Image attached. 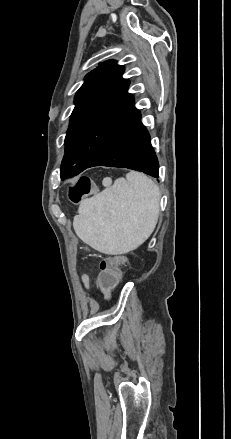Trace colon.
Masks as SVG:
<instances>
[{"label": "colon", "instance_id": "1", "mask_svg": "<svg viewBox=\"0 0 231 439\" xmlns=\"http://www.w3.org/2000/svg\"><path fill=\"white\" fill-rule=\"evenodd\" d=\"M92 192V181L89 177L82 176L69 190V199L78 204ZM127 258L124 255H114L103 258L99 263L100 273L97 275L99 288L103 296H111L116 285H120L121 267L126 265Z\"/></svg>", "mask_w": 231, "mask_h": 439}]
</instances>
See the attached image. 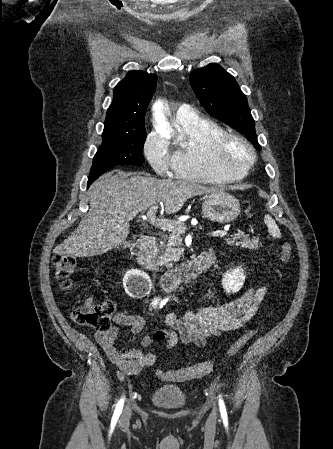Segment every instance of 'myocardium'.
<instances>
[{"instance_id": "f54148a6", "label": "myocardium", "mask_w": 333, "mask_h": 449, "mask_svg": "<svg viewBox=\"0 0 333 449\" xmlns=\"http://www.w3.org/2000/svg\"><path fill=\"white\" fill-rule=\"evenodd\" d=\"M238 149L243 151V157H235ZM209 152L213 169L226 176H246L257 161L254 146L236 133L224 132L216 137L210 144Z\"/></svg>"}]
</instances>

**Do this:**
List each line of the records that contains the word "path", matching case exactly.

**Response to this exercise:**
[{"label": "colon", "instance_id": "1", "mask_svg": "<svg viewBox=\"0 0 231 439\" xmlns=\"http://www.w3.org/2000/svg\"><path fill=\"white\" fill-rule=\"evenodd\" d=\"M92 192V181L89 177L82 176L69 190V199L78 204ZM127 258L124 255H114L103 258L99 263L100 273L97 275L99 288L103 296H111L116 285H120L121 267L126 265Z\"/></svg>", "mask_w": 231, "mask_h": 439}]
[{"instance_id": "f54148a6", "label": "myocardium", "mask_w": 333, "mask_h": 449, "mask_svg": "<svg viewBox=\"0 0 333 449\" xmlns=\"http://www.w3.org/2000/svg\"><path fill=\"white\" fill-rule=\"evenodd\" d=\"M238 149L243 151V157H235ZM209 152L213 169L226 176H246L257 161L254 146L236 133L224 132L216 137L210 144Z\"/></svg>"}]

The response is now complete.